Josh Anders: Oh yeah. I know what it’s like to do the right thing.
Dwayne Moore: But something else I can glean from what you said is that you still handle it positively, and you do handle it. You had a team. I want to pull that out and emphasize it. Did you catch what he said? That he said, “Hey, I’ll take this to the team.” In other words, he wasn’t just … Don’t put it all on yourself because then you become the bad guy. And don’t lie either, if you’re going to say that you, you really got to go do it with somebody, talk to somebody else around you as a staff member or somebody. But that way it becomes a bigger thing than just with you. It’s not just you saying, “Well, no. No, we don’t. I don’t do that.”

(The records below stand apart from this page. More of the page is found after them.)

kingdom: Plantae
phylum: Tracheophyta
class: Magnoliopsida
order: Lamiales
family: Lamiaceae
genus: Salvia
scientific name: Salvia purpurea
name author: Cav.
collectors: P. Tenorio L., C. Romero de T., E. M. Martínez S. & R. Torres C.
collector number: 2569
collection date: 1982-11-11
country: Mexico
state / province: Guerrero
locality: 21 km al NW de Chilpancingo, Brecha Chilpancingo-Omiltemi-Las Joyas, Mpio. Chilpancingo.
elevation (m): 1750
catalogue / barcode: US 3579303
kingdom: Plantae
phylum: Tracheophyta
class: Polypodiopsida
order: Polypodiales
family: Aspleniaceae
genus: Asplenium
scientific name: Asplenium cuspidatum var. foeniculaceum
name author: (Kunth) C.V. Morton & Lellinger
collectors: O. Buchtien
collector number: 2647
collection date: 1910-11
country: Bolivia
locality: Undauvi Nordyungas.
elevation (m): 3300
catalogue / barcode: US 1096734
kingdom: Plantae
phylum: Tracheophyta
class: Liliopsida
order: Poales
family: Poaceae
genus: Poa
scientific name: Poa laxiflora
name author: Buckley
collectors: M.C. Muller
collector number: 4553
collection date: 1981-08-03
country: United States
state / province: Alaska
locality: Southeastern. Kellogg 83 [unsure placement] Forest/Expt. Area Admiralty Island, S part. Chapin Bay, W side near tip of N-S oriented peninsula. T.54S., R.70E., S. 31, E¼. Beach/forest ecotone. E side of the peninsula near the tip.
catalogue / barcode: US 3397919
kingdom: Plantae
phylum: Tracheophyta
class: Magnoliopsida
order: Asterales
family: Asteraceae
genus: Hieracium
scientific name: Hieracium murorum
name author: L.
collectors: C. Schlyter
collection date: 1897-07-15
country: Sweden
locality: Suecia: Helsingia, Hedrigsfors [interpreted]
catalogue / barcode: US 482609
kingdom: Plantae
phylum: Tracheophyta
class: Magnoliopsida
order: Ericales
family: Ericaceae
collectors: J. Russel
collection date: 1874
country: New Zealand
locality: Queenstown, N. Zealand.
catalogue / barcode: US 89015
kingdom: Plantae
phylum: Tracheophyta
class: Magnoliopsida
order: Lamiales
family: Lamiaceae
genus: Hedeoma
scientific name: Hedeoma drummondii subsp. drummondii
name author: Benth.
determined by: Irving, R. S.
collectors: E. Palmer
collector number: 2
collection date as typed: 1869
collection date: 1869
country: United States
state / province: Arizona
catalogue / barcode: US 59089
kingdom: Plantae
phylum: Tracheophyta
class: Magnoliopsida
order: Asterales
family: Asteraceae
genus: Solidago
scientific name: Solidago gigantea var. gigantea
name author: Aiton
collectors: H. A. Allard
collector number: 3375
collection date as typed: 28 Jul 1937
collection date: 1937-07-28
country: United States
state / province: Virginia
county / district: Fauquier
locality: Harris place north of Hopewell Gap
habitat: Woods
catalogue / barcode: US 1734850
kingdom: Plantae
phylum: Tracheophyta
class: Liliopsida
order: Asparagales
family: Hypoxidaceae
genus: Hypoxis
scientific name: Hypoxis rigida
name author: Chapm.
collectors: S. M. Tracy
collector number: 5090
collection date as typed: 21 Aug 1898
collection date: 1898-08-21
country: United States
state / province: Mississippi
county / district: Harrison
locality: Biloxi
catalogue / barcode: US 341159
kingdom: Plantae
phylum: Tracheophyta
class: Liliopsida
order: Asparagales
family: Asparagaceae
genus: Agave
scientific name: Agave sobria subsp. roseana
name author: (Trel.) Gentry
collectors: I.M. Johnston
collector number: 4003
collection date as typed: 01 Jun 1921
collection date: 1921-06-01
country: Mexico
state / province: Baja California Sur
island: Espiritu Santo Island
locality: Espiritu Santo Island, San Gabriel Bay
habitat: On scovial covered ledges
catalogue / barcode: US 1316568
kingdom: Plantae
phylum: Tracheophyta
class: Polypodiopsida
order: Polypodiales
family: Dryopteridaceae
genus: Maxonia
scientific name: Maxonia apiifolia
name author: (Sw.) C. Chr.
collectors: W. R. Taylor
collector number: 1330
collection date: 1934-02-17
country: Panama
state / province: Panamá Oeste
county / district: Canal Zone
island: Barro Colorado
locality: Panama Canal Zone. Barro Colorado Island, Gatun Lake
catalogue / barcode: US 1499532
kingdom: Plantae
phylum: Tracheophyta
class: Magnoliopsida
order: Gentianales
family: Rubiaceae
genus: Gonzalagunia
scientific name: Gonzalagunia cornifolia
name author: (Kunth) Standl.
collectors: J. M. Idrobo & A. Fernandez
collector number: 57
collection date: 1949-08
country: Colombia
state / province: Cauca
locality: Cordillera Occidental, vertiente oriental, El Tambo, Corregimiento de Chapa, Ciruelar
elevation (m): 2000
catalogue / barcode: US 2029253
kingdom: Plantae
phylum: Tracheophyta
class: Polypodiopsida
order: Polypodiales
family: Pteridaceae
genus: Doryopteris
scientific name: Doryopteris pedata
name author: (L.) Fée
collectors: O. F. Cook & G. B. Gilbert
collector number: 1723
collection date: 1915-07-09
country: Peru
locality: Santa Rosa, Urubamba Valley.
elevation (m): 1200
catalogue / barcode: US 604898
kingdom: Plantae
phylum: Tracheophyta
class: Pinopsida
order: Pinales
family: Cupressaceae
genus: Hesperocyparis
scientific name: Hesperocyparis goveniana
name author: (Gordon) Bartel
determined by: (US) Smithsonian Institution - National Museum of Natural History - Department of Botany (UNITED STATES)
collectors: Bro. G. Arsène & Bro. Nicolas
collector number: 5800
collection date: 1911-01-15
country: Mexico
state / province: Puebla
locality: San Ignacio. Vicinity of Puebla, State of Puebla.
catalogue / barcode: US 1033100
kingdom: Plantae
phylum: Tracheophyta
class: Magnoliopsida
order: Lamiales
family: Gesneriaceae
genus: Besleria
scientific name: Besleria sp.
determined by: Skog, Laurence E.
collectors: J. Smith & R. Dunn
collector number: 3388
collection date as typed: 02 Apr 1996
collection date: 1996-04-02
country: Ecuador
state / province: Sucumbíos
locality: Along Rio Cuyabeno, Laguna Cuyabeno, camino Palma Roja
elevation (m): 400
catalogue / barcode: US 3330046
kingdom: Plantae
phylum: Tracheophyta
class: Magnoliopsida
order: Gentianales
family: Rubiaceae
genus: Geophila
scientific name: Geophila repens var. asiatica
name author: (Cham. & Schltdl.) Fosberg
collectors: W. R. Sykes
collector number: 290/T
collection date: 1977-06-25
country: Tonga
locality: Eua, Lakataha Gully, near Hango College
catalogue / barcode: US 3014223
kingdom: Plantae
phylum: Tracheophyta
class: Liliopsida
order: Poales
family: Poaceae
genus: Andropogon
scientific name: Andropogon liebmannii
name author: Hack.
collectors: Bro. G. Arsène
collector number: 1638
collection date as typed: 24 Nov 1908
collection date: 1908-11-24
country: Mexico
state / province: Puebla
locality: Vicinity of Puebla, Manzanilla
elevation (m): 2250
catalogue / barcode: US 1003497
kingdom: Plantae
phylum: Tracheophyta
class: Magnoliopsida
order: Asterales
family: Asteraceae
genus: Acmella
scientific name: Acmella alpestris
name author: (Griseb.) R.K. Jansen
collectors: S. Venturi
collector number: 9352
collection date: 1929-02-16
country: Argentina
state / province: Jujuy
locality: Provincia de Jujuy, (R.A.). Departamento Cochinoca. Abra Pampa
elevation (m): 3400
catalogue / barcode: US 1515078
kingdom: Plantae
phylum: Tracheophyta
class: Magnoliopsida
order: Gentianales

Well, it’s about the team and so that kind of gives some help and support to you when you say that to a person. I’ll glean that from what you said, then I’ll stop talking, but I think what you said at the beginning of that was very powerful. That you knew the direction, that it was clear where you were going and so you knew that these things would help get you in that direction. Even if some are negative about it, you had a calmness about that because you had a piece of mind in that. And it’s not a cockiness. You know that you have as a leader a vision that maybe those individuals don’t have as much, and they don’t understand. So you don’t want to be condescending, but the reality is you’re going to go the way God’s told you, and I think those are powerful things to take away from what you just said.